Consigne: Pouvez-vous modifier les lignes allant de celle qui contient « [172, 336, 236, 373] [22, 15, 237, 381] » jusqu'à la dernière incluse, puis les redonner en remplaçant « [22, 15, 237, 381] » par « [20, 12, 240, 385] » sans rien changer d'autre ?

[Entrées de données enregistrées]
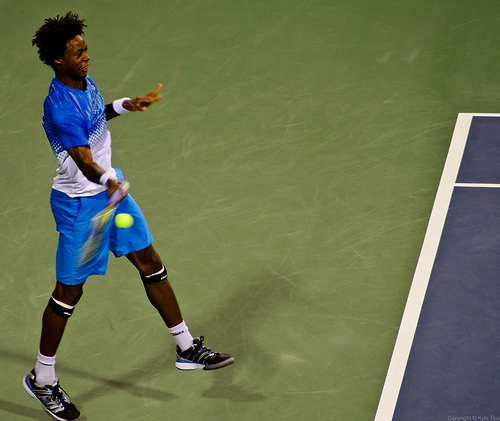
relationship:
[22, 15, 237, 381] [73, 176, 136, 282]
man holding racket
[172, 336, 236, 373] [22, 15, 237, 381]
shoe of a man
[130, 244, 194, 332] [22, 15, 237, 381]
leg of a man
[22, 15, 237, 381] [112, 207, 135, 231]
man hitting ball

Réponse attendue:
[172, 336, 236, 373] [20, 12, 240, 385]
shoe of a man
[130, 244, 194, 332] [20, 12, 240, 385]
leg of a man
[20, 12, 240, 385] [112, 207, 135, 231]
man hitting ball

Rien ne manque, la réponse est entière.